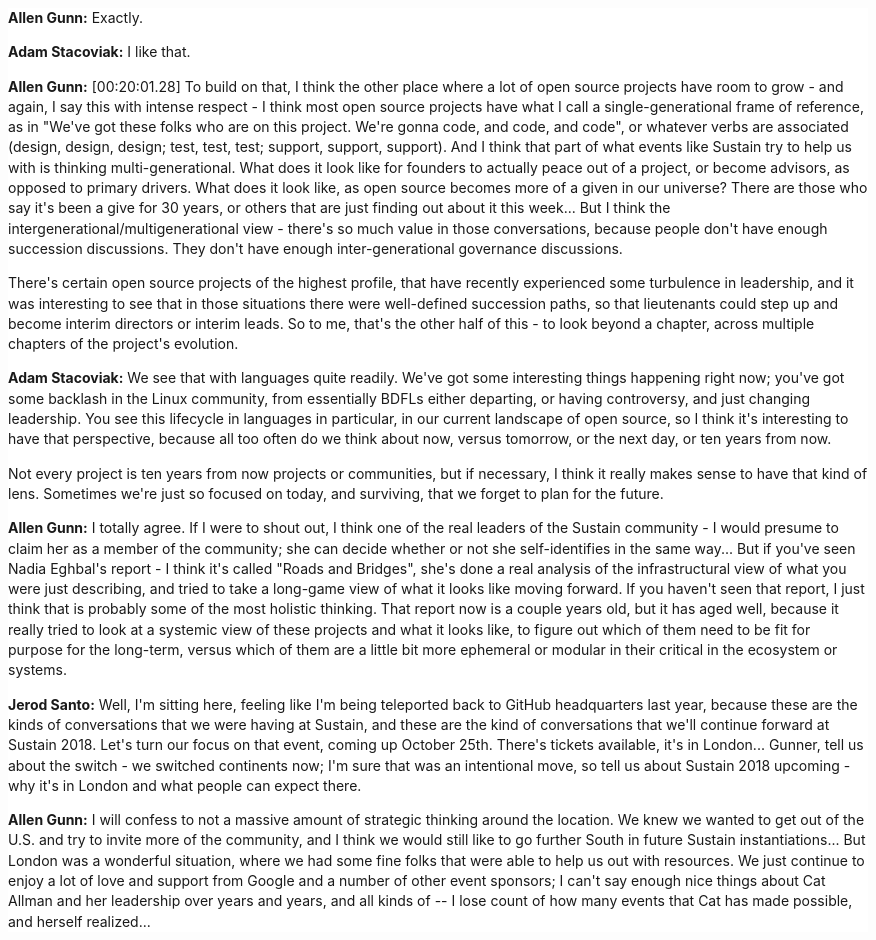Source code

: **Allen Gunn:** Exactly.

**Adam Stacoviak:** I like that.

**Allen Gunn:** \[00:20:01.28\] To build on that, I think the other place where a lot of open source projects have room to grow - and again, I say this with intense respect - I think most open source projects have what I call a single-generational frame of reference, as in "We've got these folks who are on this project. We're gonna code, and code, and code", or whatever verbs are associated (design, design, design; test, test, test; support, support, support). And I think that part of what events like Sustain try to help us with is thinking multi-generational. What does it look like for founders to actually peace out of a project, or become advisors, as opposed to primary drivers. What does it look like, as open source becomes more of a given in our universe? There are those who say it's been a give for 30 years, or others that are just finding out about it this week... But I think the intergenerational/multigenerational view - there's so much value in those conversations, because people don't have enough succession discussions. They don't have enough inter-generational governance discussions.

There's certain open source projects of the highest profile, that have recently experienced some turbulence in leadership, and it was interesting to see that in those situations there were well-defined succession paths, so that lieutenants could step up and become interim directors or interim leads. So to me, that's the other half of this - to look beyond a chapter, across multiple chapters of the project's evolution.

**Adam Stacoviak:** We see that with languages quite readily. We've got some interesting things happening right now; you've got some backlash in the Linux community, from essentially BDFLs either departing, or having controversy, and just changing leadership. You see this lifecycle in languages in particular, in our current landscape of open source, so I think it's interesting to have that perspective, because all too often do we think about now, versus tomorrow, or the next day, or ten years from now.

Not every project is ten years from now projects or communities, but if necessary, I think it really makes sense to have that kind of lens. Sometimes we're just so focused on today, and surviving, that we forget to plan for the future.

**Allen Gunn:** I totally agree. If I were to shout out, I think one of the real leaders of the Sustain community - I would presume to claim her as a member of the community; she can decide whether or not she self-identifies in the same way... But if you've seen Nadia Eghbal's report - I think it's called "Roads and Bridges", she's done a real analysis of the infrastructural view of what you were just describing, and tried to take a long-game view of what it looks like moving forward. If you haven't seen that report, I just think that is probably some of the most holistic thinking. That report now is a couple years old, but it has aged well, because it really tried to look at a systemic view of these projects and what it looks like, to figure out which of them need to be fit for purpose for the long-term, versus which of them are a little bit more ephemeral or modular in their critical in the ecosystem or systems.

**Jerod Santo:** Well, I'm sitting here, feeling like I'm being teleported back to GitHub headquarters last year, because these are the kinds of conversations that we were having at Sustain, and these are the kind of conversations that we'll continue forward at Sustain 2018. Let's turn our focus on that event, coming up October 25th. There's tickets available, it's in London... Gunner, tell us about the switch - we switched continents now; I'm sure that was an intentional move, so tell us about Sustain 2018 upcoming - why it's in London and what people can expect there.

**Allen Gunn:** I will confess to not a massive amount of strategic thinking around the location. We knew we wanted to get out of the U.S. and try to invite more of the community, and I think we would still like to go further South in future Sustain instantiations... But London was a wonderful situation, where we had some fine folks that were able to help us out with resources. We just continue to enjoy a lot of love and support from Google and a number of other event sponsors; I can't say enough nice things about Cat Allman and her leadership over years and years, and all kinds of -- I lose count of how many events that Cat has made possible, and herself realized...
___
→ **EXERCISE**
Count the lines above that include the word "Stacoviak". Reply with that number alone.

→ **ANSWER TO THIS EXERCISE**
2